1. Field
Exemplary embodiments relate to a display device and a driving method thereof. More particularly, exemplary embodiments relate to a display device that may improve performance of a gate driver and a driving method thereof.
2. Discussion
A display device, such as a liquid crystal display (LCD), an organic light emitting diode (OLED) display, etc., generally includes a display panel having a plurality of pixels and a plurality of signal lines and a driving unit which drives the display panel. Each pixel typically includes a switching element connected to a signal line, a pixel electrode connected thereto, and a counter electrode. The pixel electrode is connected to the switching element, such as a thin film transistor (TFT), and a data voltage is applied to the pixel electrode. The counter electrode is formed on an entire surface of the display panel and a common voltage Vcom is applied thereto. The pixel electrode and the counter electrode may be disposed on the same substrate or different substrates.

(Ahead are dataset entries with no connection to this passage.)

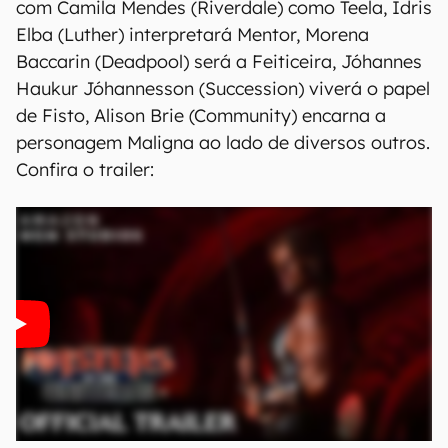
com Camila Mendes (Riverdale) como Teela, Idris
Elba (Luther) interpretará Mentor, Morena
Baccarin (Deadpool) será a Feiticeira, Jóhannes
Haukur Jóhannesson (Succession) viverá o papel
de Fisto, Alison Brie (Community) encarna a
personagem Maligna ao lado de diversos outros.
Confira o trailer:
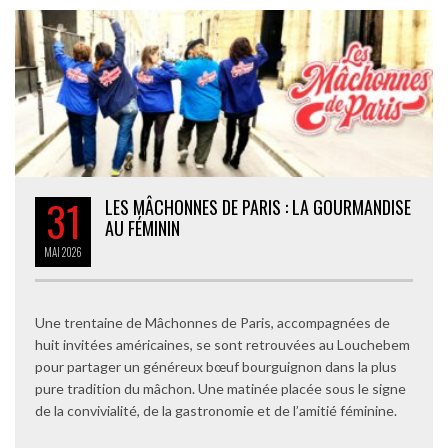
31
LES MÂCHONNES DE PARIS : LA GOURMANDISE
AU FÉMININ
MAI
2026
Une trentaine de Mâchonnes de Paris, accompagnées de
huit invitées américaines, se sont retrouvées au Louchebem
pour partager un généreux bœuf bourguignon dans la plus
pure tradition du mâchon. Une matinée placée sous le signe
de la convivialité, de la gastronomie et de l’amitié féminine.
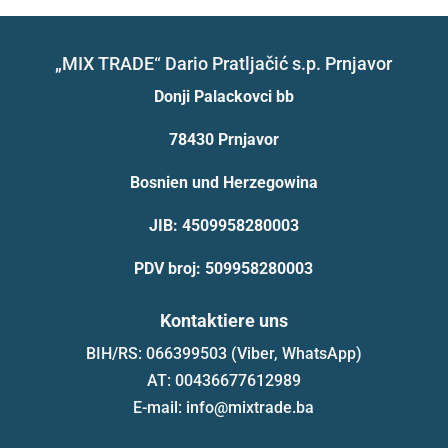
„MIX TRADE“ Dario Pratljačić s.p. Prnjavor
Donji Palackovci bb
78430 Prnjavor
Bosnien und Herzegowina
JIB: 4509958280003
PDV broj: 509958280003
Kontaktiere uns
BIH/RS: 066399503 (Viber, WhatsApp)
AT: 00436677612989
E-mail: info@mixtrade.ba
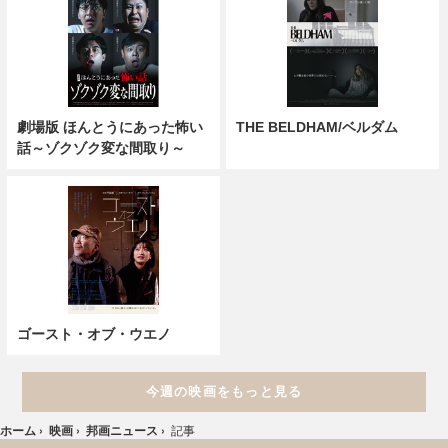
劇場版 ほんとうにあった怖い
THE BELDHAM/ベルダム
話～ゾクゾク変な間取り～
ゴースト・オブ・ウエノ
今週の映画をもっと見る
ホーム
›
映画
›
邦画ニュース
›
記事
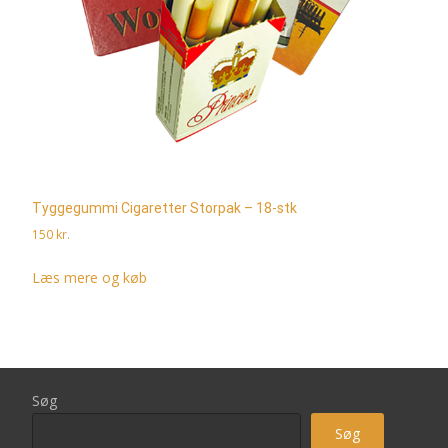
Tyggegummi Cigaretter Storpak – 18-stk
150
kr.
Læs mere og køb
Søg
Søg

The display device usually receives an input image signal from an external graphic controller or any other suitable source. The input image signal carries luminance information of each pixel and each luminance has a determined number. A data voltage corresponding to desired luminance information is applied to each pixel. The data voltage, which is applied to the pixel, is represented as a pixel voltage depending on a difference from a common voltage, which is applied to the common electrode. The pixel displays a luminance, which is indicated by a gray scale of an image signal. In this manner, to prevent image degradation, which may be caused when electric fields of one direction or voltages having the same polarity are applied for a long time, a polarity of a data voltage for a voltage that is a reference for every frame, every row, every column, or every pixel may be inverted.
A conventional driving unit typically includes a gate driver that supplies a gate signal to a display panel, a data driver that supplies a data signal to the display panel, and a signal controller that controls the data driver and the gate driver. It is noted that the gate driver usually includes a shift register that is formed of a plurality of stages, which are subordinately connected to each other. The gate driver receives a driving voltage and a plurality of gate control signals to generate a gate signal. The driving voltage includes a gate-on voltage, which may turn on a switching element, and a gate-off voltage, which may turn off the switching element. The gate control signals may include a scanning start signal STV that indicates to start the scanning and a gate clock signal CLK that controls an outputting timing of a gate-on pulse. The gate driver generates the gate signal, which is input to a gate line, based on the driving voltage and the gate control signal to output the gate signal to the gate line.
Conventionally, the gate driver and the data driver are mounted on a printed circuit board (PCB) in a form of a chip to be connected to the display panel. Alternatively, a chip of the driving unit may be directly mounted on the display panel. It is also noted that a structure in which a gate driver is integrated into the display panel has been developed. These integrated gate drivers do not require high mobility of a thin film transistor channel as a separate chip.
The above information disclosed in this Background section is only for enhancement of understanding of the background of the inventive concept, and, therefore, it may contain information that does not form the prior art that is already known in this country to a person of ordinary skill in the art.